Sacharowa bezeichnete den Schritt als „leichtfertig“ und erklärte, die Stationierung französischer Atomwaffen in größerer Nähe zu den russischen Grenzen würde diese im Falle eines Konflikts leichter angreifbar machen. Die russische Vertreterin wies außerdem das zurück, was sie als „Mythos einer russischen Bedrohung“ bezeichnete, und forderte die westlichen Staaten auf, die Warnungen Moskaus ernst zu nehmen.

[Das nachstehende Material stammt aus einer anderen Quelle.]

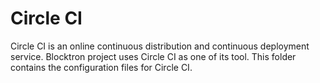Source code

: # Circle CI
Circle CI is an online continuous distribution and continuous deployment service. Blocktron project uses Circle CI as one of its tool. This folder contains the configuration files for Circle CI.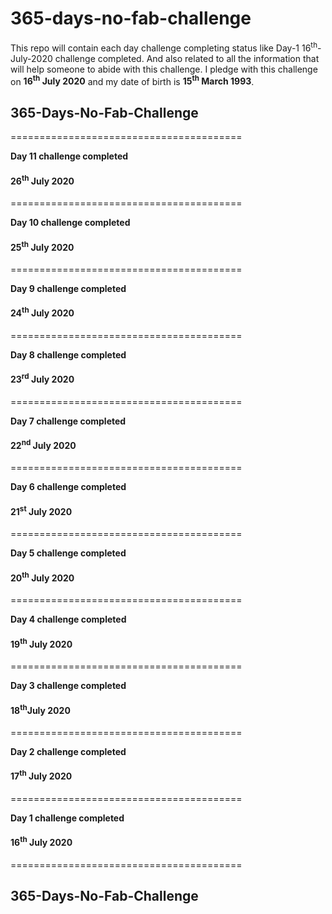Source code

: # 365-days-no-fab-challenge
This repo will contain each day challenge completing status like Day-1 16<sup>th</sup>-July-2020 challenge completed. And also related to all the information that will help someone to abide with this challenge.
I pledge with this challenge on **16<sup>th</sup> July 2020** and my date of birth is **15<sup>th</sup> March 1993**.


## 365-Days-No-Fab-Challenge



========================================

**Day 11 challenge completed**
#### 26<sup>th</sup> July 2020

========================================

**Day 10 challenge completed**
#### 25<sup>th</sup> July 2020

========================================

**Day 9 challenge completed**
#### 24<sup>th</sup> July 2020

========================================

**Day 8 challenge completed**
#### 23<sup>rd</sup> July 2020

========================================

**Day 7 challenge completed**
#### 22<sup>nd</sup> July 2020

========================================

**Day 6 challenge completed**
#### 21<sup>st</sup> July 2020

========================================

**Day 5 challenge completed**
#### 20<sup>th</sup> July 2020

========================================

**Day 4 challenge completed**
#### 19<sup>th</sup> July 2020

========================================

**Day 3 challenge completed**
#### 18<sup>th</sup>July 2020

========================================

**Day 2 challenge completed**
#### 17<sup>th</sup> July 2020

========================================

**Day 1 challenge completed**
#### 16<sup>th</sup> July 2020

========================================

## 365-Days-No-Fab-Challenge
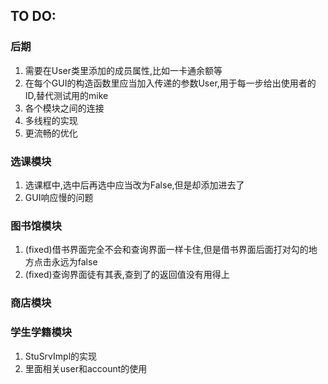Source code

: ## TO DO:

### 后期
1. 需要在User类里添加的成员属性,比如一卡通余额等
2. 在每个GUI的构造函数里应当加入传递的参数User,用于每一步给出使用者的ID,替代测试用的mike
3. 各个模块之间的连接
4. 多线程的实现
5. 更流畅的优化

### 选课模块
1. 选课框中,选中后再选中应当改为False,但是却添加进去了
2. GUI响应慢的问题

### 图书馆模块
1. (fixed)借书界面完全不会和查询界面一样卡住,但是借书界面后面打对勾的地方点击永远为false
2. (fixed)查询界面徒有其表,查到了的返回值没有用得上

### 商店模块

### 学生学籍模块
1. StuSrvImpl的实现
2. 里面相关user和account的使用
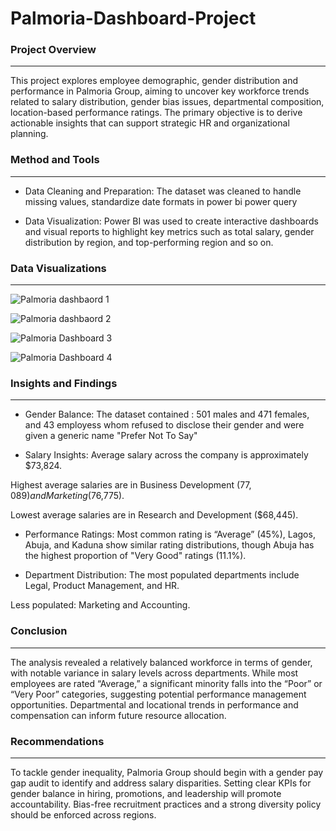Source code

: # Palmoria-Dashboard-Project

### Project Overview
---
This project explores employee demographic, gender distribution and performance in Palmoria Group, aiming to uncover key workforce trends related to salary distribution, gender bias issues,
departmental composition, location-based performance ratings. The primary objective is to derive actionable insights that can support strategic HR and organizational planning.

### Method and Tools
---
- Data Cleaning and Preparation: The dataset was cleaned to handle missing values, standardize date formats in power bi power query

- Data Visualization: Power BI was used to create interactive dashboards and visual reports to highlight key metrics such as total salary, gender distribution by region, and top-performing region and so on.

### Data Visualizations
---
![Palmoria dashbaord 1](https://github.com/user-attachments/assets/530d0c4e-9efc-4edd-a718-df803a8a49a4)

![Palmoria dashbaord 2](https://github.com/user-attachments/assets/91772595-9797-42ea-89a4-e5c4fee5f7d9)

![Palmoria Dashboard 3](https://github.com/user-attachments/assets/e014e120-28c4-41f4-85a0-5b0a567cd26d)

![Palmoria Dashboard 4](https://github.com/user-attachments/assets/0f73d5ad-bc97-450c-a63c-168280ffb1e5)


### Insights and Findings
---
- Gender Balance: The dataset contained : 501 males and 471 females, and 43 employess whom refused to disclose their gender and were given a generic name "Prefer Not To Say"

- Salary Insights: Average salary across the company is approximately $73,824.

Highest average salaries are in Business Development ($77,089) and Marketing ($76,775).

Lowest average salaries are in Research and Development ($68,445).

- Performance Ratings: Most common rating is “Average” (45%), Lagos, Abuja, and Kaduna show similar rating distributions, though Abuja has the highest proportion of "Very Good" ratings (11.1%).

- Department Distribution: The most populated departments include Legal, Product Management, and HR.

Less populated: Marketing and Accounting.

### Conclusion
---
The analysis revealed a relatively balanced workforce in terms of gender, with notable variance in salary levels across departments. While most employees are rated “Average,” a significant minority falls into the “Poor” or “Very Poor” categories, suggesting potential performance management opportunities. Departmental and locational trends in performance and compensation can inform future resource allocation.

### Recommendations
---
To tackle gender inequality, Palmoria Group should begin with a gender pay gap audit to identify and address salary disparities. Setting clear KPIs for gender balance in hiring, promotions, and leadership will promote accountability. Bias-free recruitment practices and a strong diversity policy should be enforced across regions.

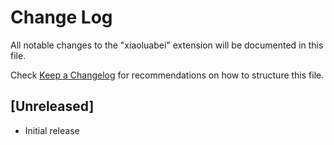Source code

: # Change Log

All notable changes to the "xiaoluabei" extension will be documented in this file.

Check [Keep a Changelog](http://keepachangelog.com/) for recommendations on how to structure this file.

## [Unreleased]

- Initial release
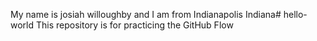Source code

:My name is josiah willoughby and I am from Indianapolis Indiana# hello-world
This repository is for practicing the GitHub Flow
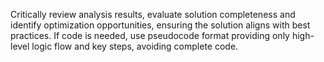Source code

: Critically review analysis results, evaluate solution completeness and identify optimization opportunities, ensuring the solution aligns with best practices. If code is needed, use pseudocode format providing only high-level logic flow and key steps, avoiding complete code.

Frankreich und Finnland kündigten am Montag an, in den kommenden Monaten eine Gruppe für nukleare Koordinierung zur Umsetzung der Zusammenarbeit einzurichten. Estland, ein weiteres Nachbarland Russlands, erklärte, es spreche mit Paris über eine mögliche Beteiligung.
Die Initiative zielt darauf ab, einige europäische Staaten freiwillig durch Übungen und strategische Konsultationen einzubeziehen, ohne die endgültige Entscheidung über den Einsatz von Atomwaffen zu übertragen. Frankreich ist neben dem Vereinigten Königreich eine der beiden europäischen Atommächte.